Wednesday, August 13, 2002

 

HOME IMPROVEMENT CONTRACTOR PLEADS GUILTY IN INTERNET SEX "STING"; ADMITS HE TRIED TO SEND INDECENT MATERIAL TO NYPD UNDERCOVER DETECTIVE POSING AS TEENAGER

Queens District Attorney Richard A. Brown announced today that an Astoria home improvement contractor has pled guilty to attempting to send indecent material to an individual whom he met on-line and who he believed to be a 13-year-old girl but who was actually a New York Police Department detective engaged in an undercover sting operation.

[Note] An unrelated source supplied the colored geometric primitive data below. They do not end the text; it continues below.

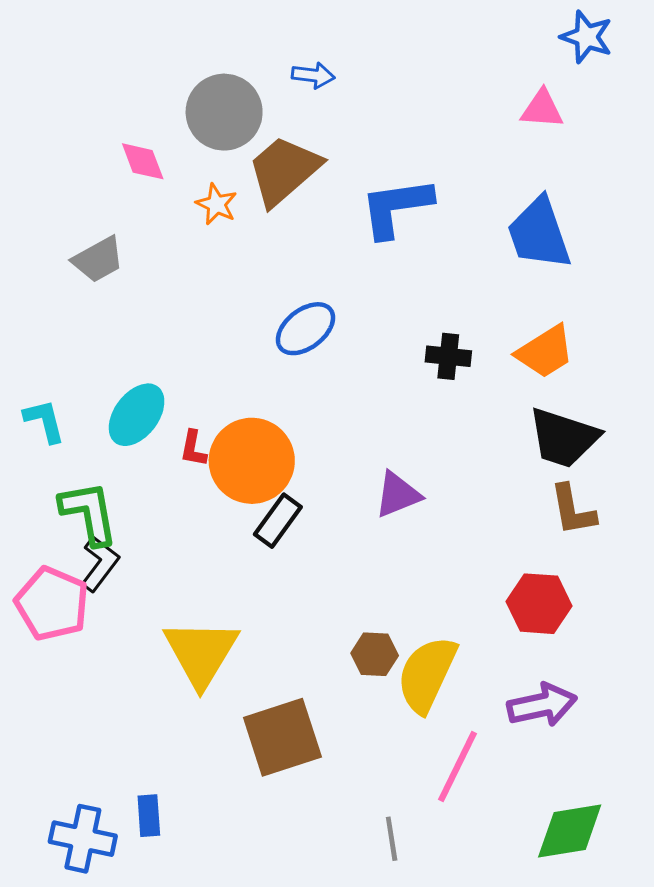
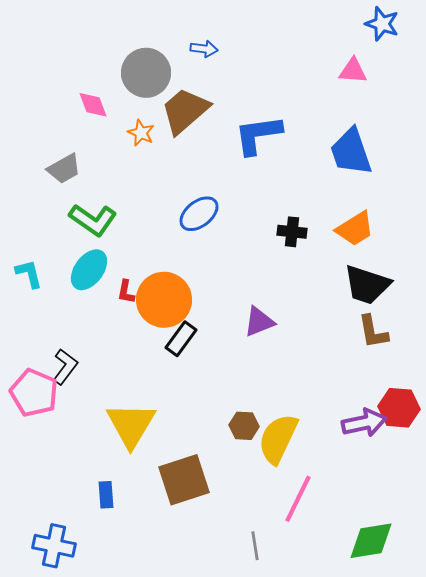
green L-shape: (89, 513) -> (93, 220), moved, turned 135
red hexagon: (539, 604) -> (399, 408), moved
purple arrow: (542, 705) -> (364, 423), moved
blue rectangle: (149, 816) -> (106, 495), moved

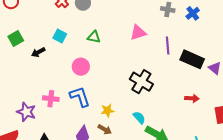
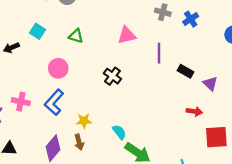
black rectangle: (192, 59) -> (185, 71), size x0.6
black cross: (141, 82) -> (112, 76), moved, size x0.7
blue L-shape: (80, 97) -> (54, 102), turned -125
red arrow: (192, 98) -> (194, 111), moved
brown arrow: (105, 129) -> (79, 142), turned 40

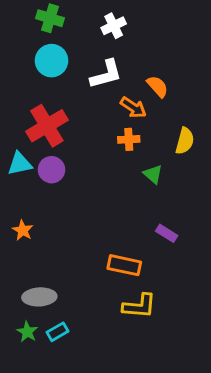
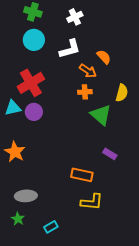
green triangle: (153, 174) -> (101, 115), size x1.6
orange star: (23, 230) -> (15, 152), size x1.5
cyan rectangle: (58, 332) -> (51, 227), moved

District Attorney Brown said, "The defendant used the internet in an attempt to prey sexually upon an individual whom he believed to be a child. This case proves yet again that parents must be vigilant in safeguarding their children and their children’s access to and use of the Internet."

District Attorney Brown identified the defendant as Greg Carlson, 34, of 28-15 47th Street in Astoria, a home improvement contractor who installs windows and doors. He pled guilty on August 12, 2002 to attempting to disseminate indecent material to a minor before Queens Supreme Court Justice Robert C. McGann. He is expected to be sentenced on September 23, 2002 to six months in jail and five years probation and to be ordered to enter a sex offenders’ treatment program.

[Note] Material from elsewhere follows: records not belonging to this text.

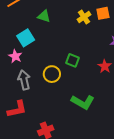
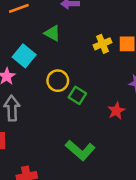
cyan square: (26, 38) -> (24, 56), turned -30
yellow circle: (52, 74) -> (58, 81), moved

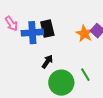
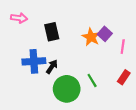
pink arrow: (11, 24) -> (19, 18), moved, turned -49
blue cross: (32, 33) -> (34, 61), moved

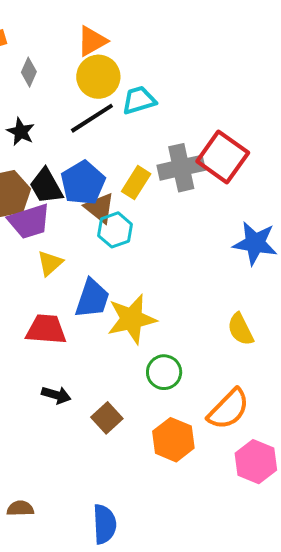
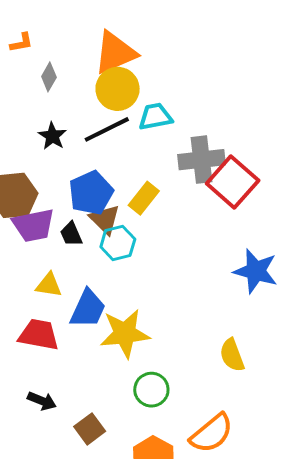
orange triangle: (92, 41) -> (115, 53), size x1.4
black star: (21, 132) -> (52, 136), moved
gray cross: (181, 168) -> (201, 160), moved
black trapezoid: (46, 186) -> (71, 234), moved, size x0.7
yellow triangle: (50, 263) -> (49, 285), moved, turned 44

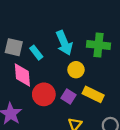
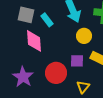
red circle: (44, 94) -> (56, 73), moved
purple square: (68, 97) -> (77, 61), turned -32

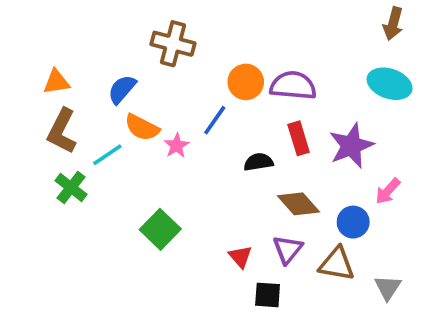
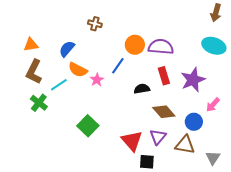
brown cross: (173, 44) -> (95, 24), size x0.6
red triangle: (240, 257) -> (132, 141), size x1.6

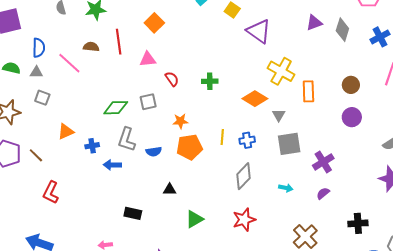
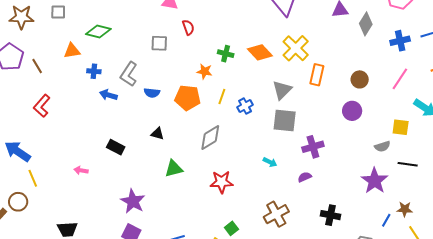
green cross: (210, 81) -> (226, 54), moved
gray square: (42, 98) -> (58, 12), turned -35
orange diamond: (255, 99) -> (260, 52), moved
green diamond: (116, 108) -> (98, 32), moved
gray triangle: (279, 115) -> (282, 90), size x1.5
orange star: (180, 121) -> (205, 71), moved
blue cross: (247, 140) -> (245, 106), turned -35
gray diamond: (243, 176) -> (210, 137), moved

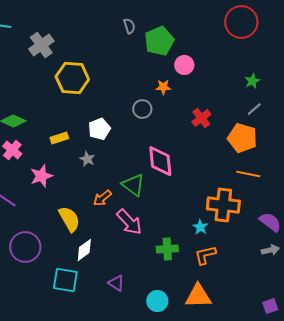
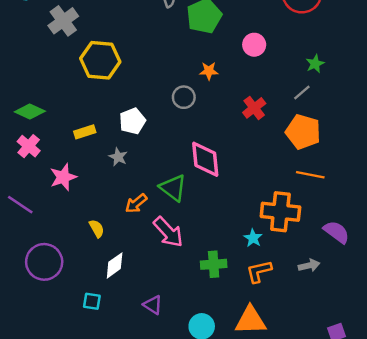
pink circle: (184, 65) -> (254, 45), moved
gray line: (254, 109) -> (302, 92), moved
yellow semicircle: (69, 219) -> (97, 228), size x0.6
gray arrow: (270, 250) -> (309, 265), moved
cyan square: (65, 280) -> (92, 301), size x0.6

According to the criminal complaint, the defendant communicated over the Internet with a detective posing as a 13-year-old girl and thereafter transmitted to the detective nude photographs of himself engaged in masturbation. The defendant is alleged to have arranged to meet to have sex and take "naughty pictures" of his intended victim. When the defendant arrived at the meeting place in a park in Woodside, Queens, he was arrested when he walked with the undercover detective to a nearby building, which he believed was the residence of the purported victim’s aunt where they were going to engage in sex. A court authorized search of the defendant’s apartment resulted in the recovery of a 9mm semi-automatic pistol.

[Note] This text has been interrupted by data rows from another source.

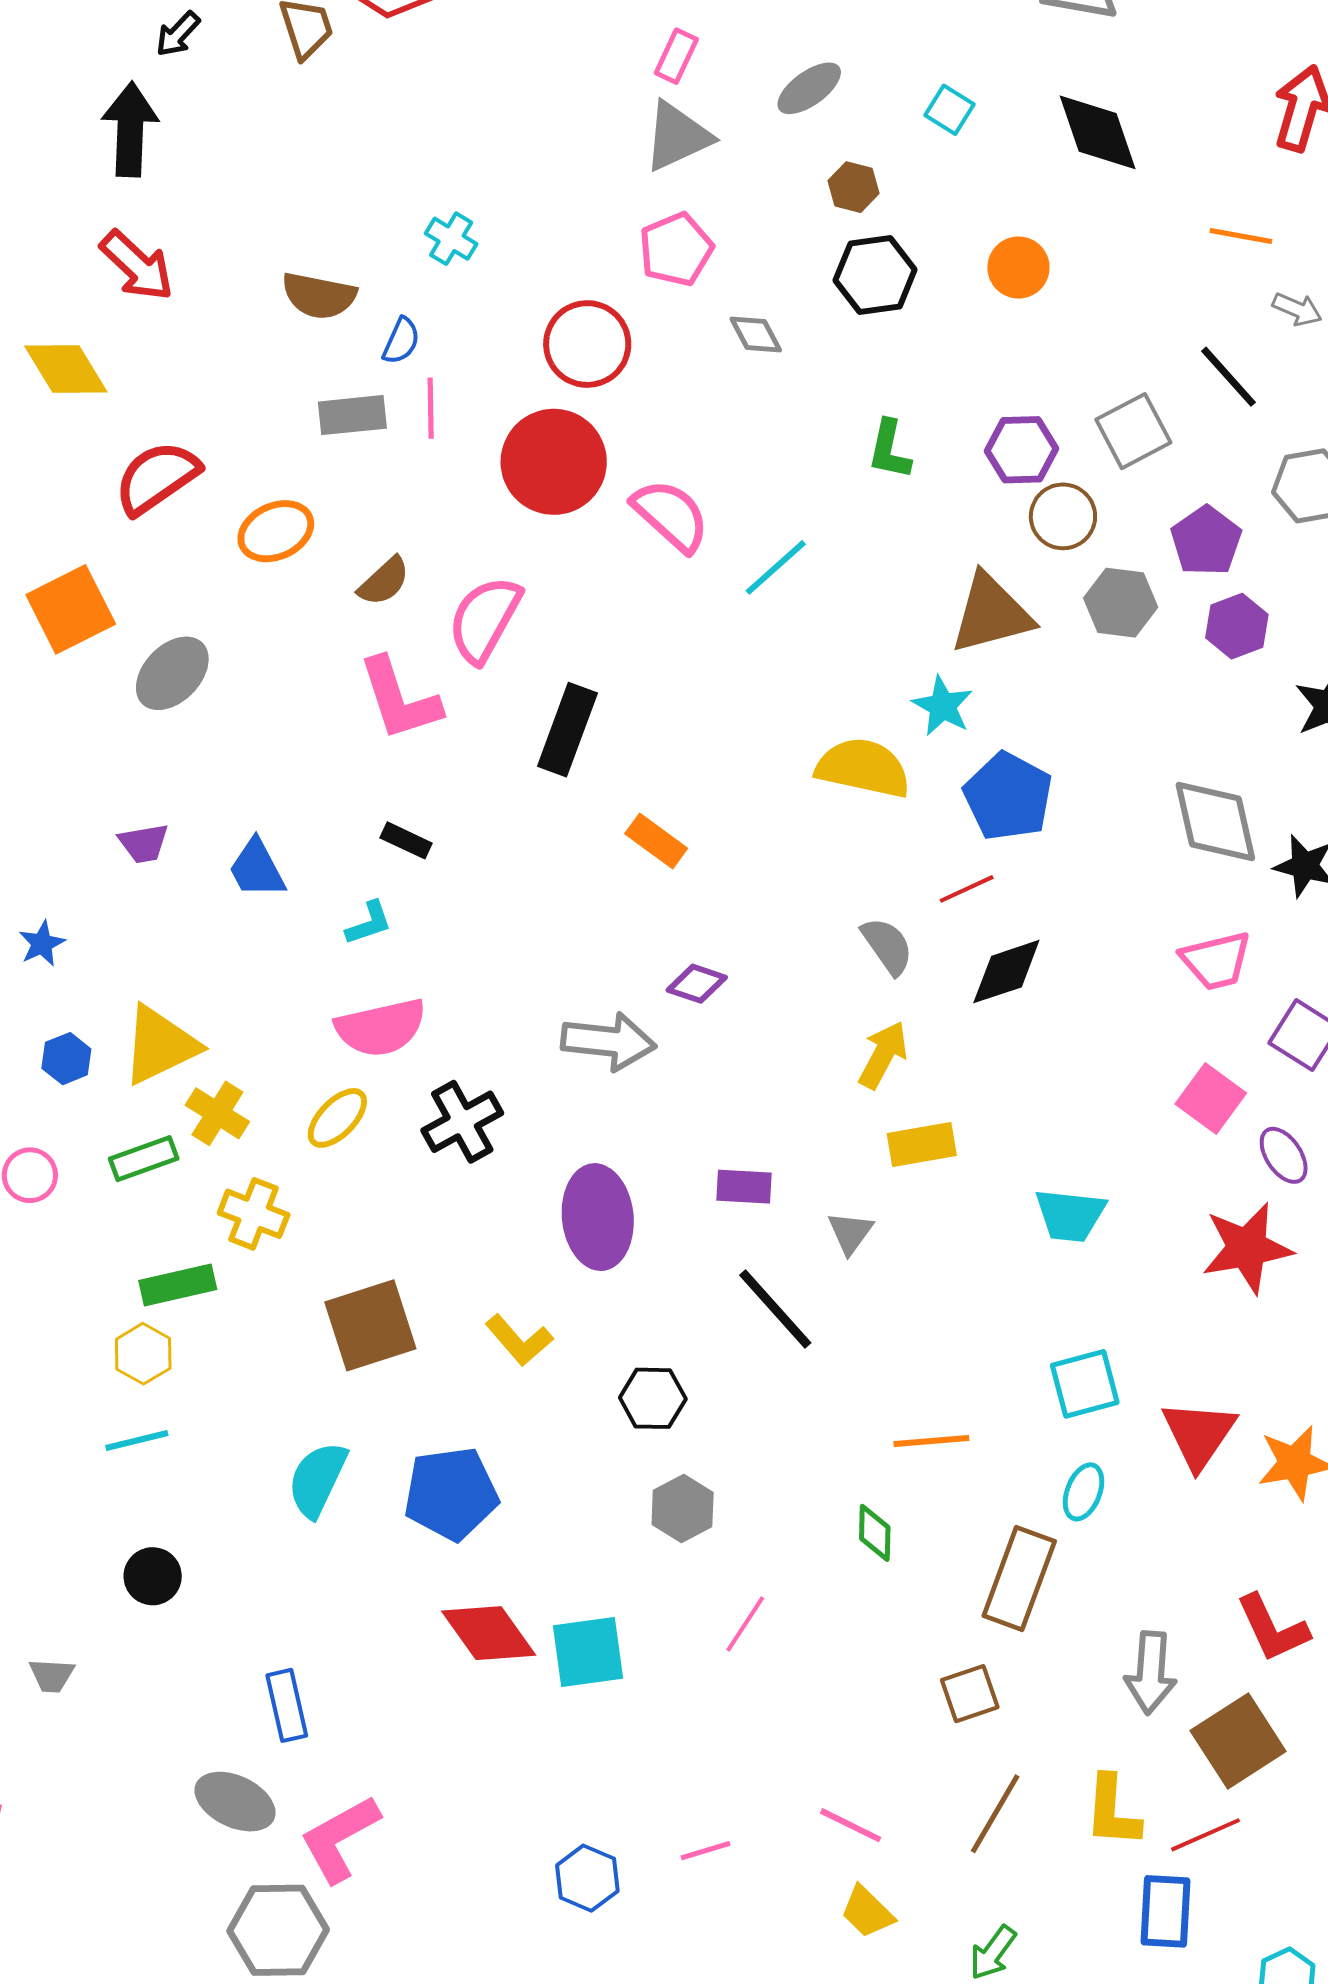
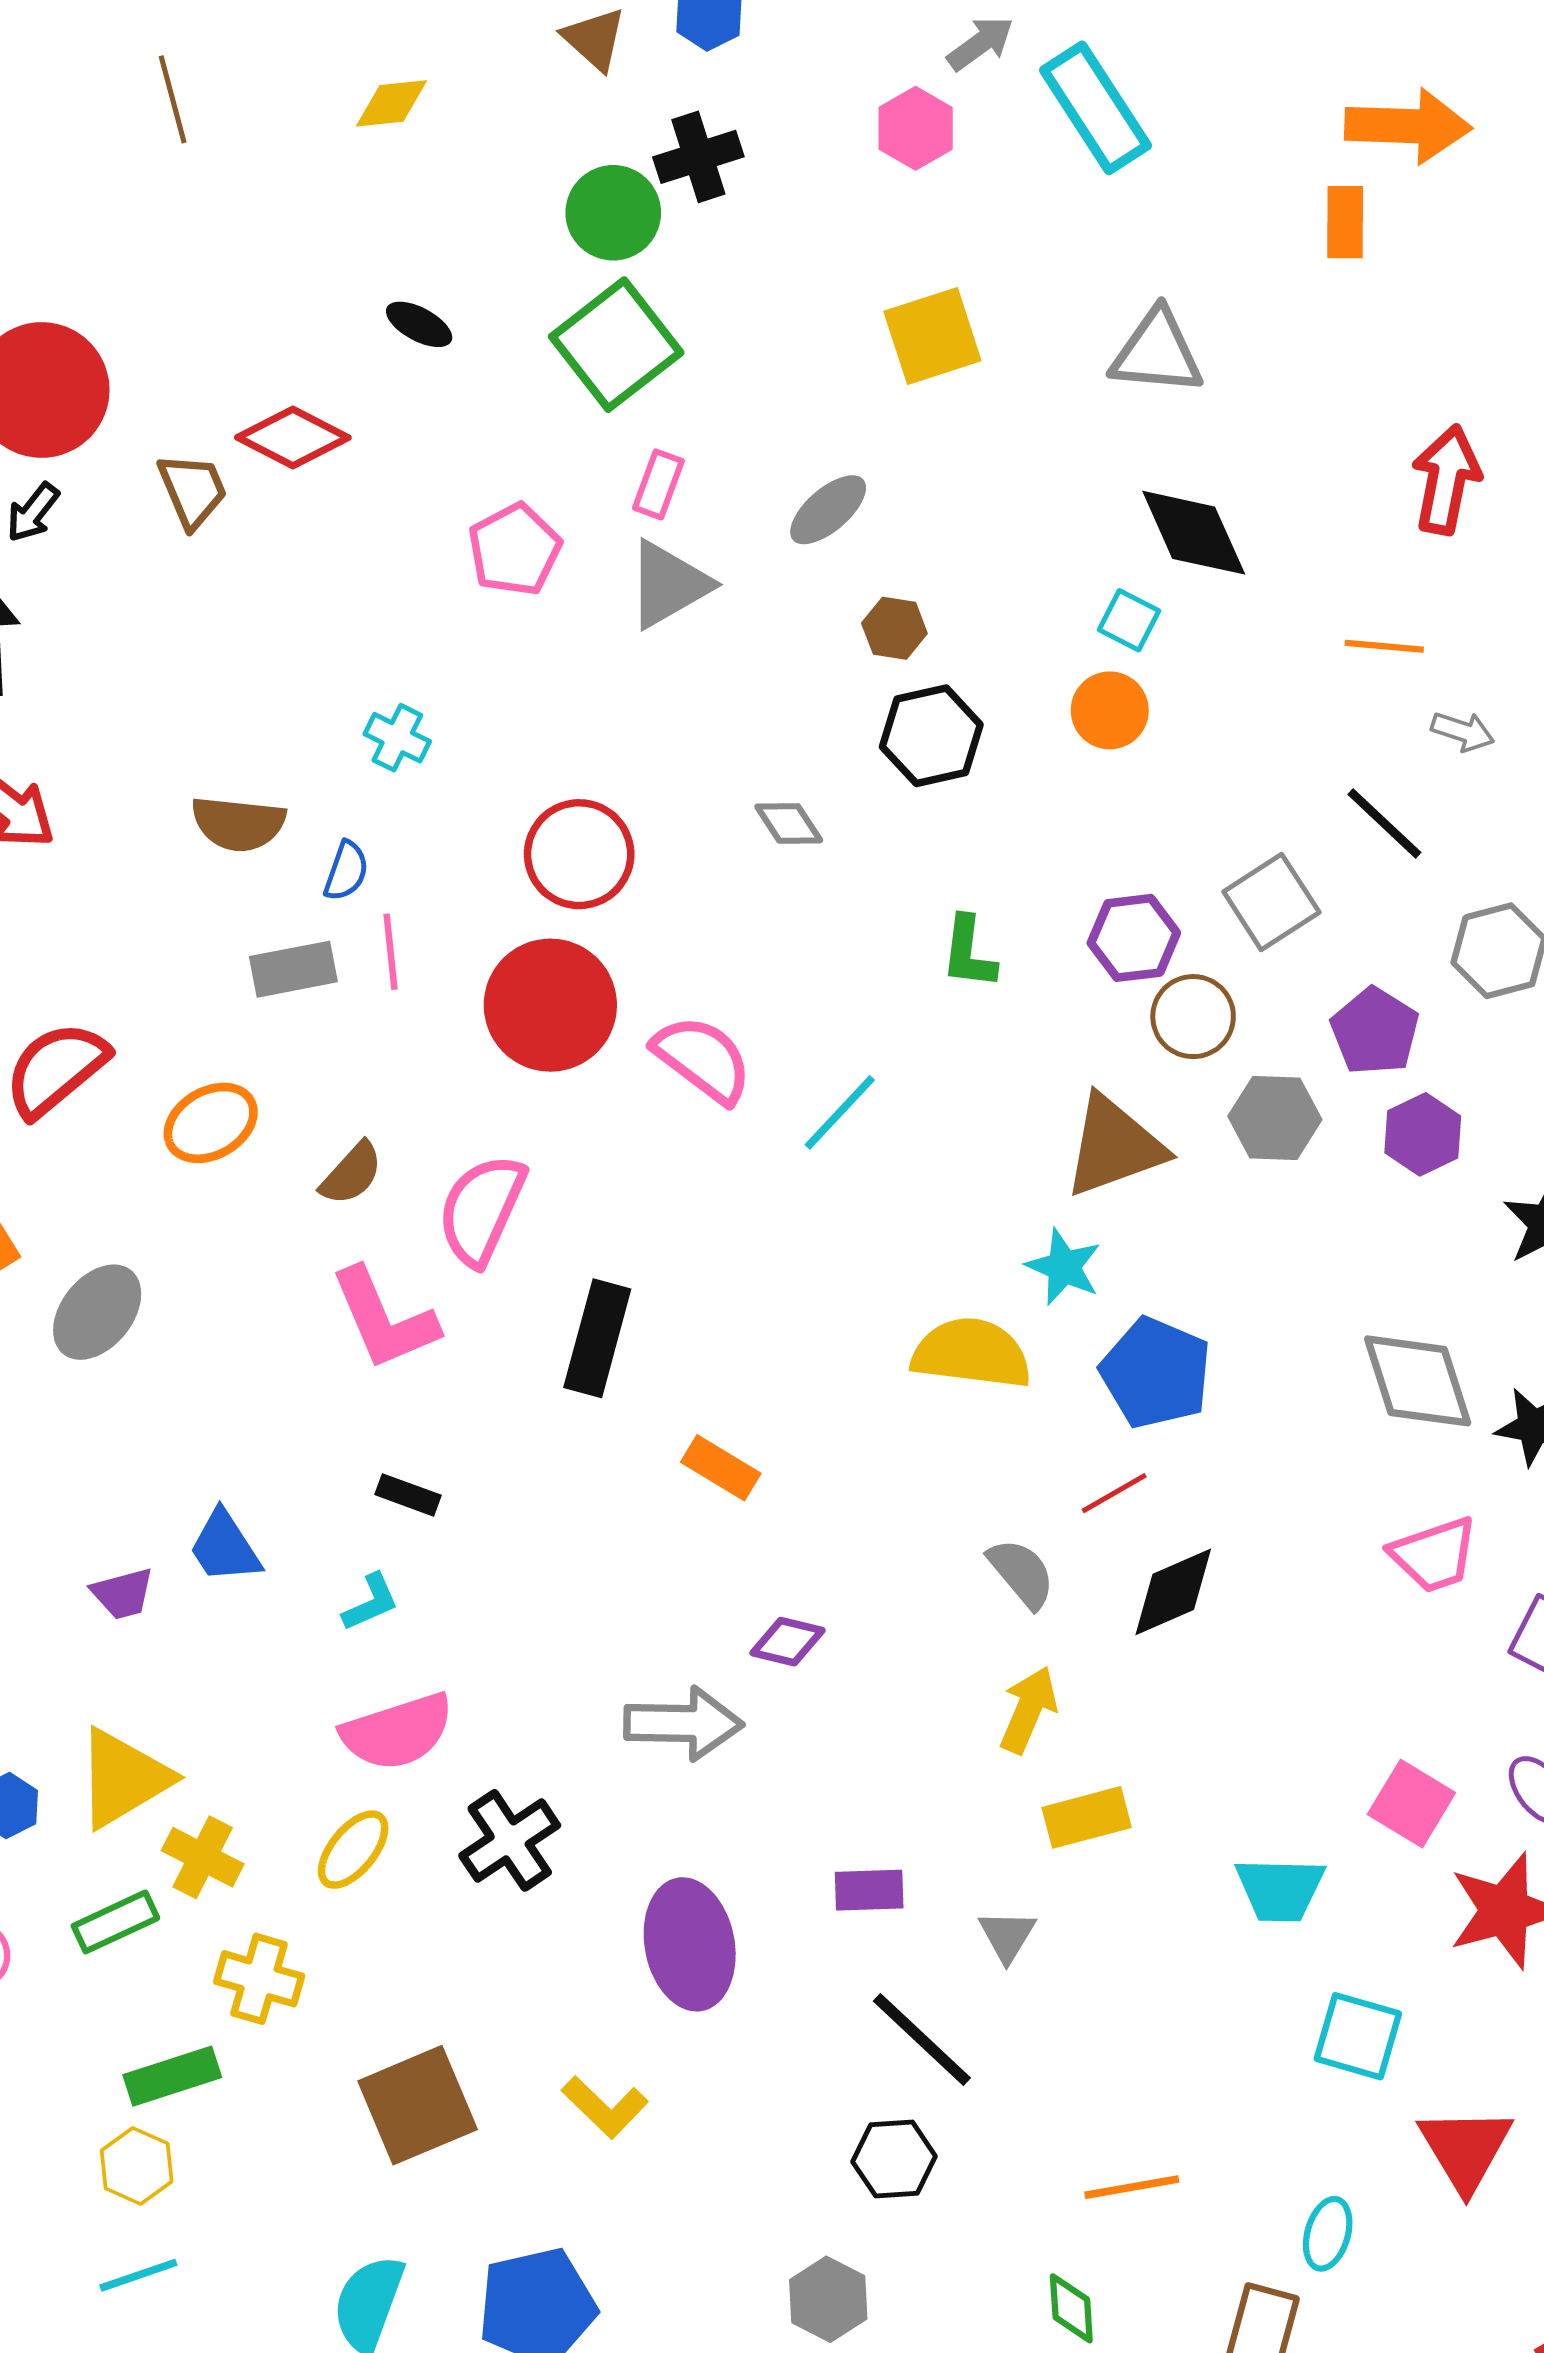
cyan square: (949, 110) -> (1129, 620), moved
pink pentagon: (676, 249) -> (515, 550), moved
purple trapezoid: (144, 843) -> (123, 1594), moved
pink square: (1211, 1098) -> (1411, 1804), moved
cyan square: (1085, 1384) -> (1358, 2036), moved, turned 36
black hexagon: (653, 1398) -> (894, 2159), moved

Assistant District Attorneys Kenneth M. Appelbaum, Deputy Bureau Chief, and Eric C. Rosenbaum, Senior Trial Attorney, of the District Attorney's Special Victims Bureau, under the supervision of Assistant District Attorney Marjory D. Fisher, Bureau Chief, and the overall supervision of Executive Assistant District Attorney Gregory L. Lasak, are in charge of the prosecution.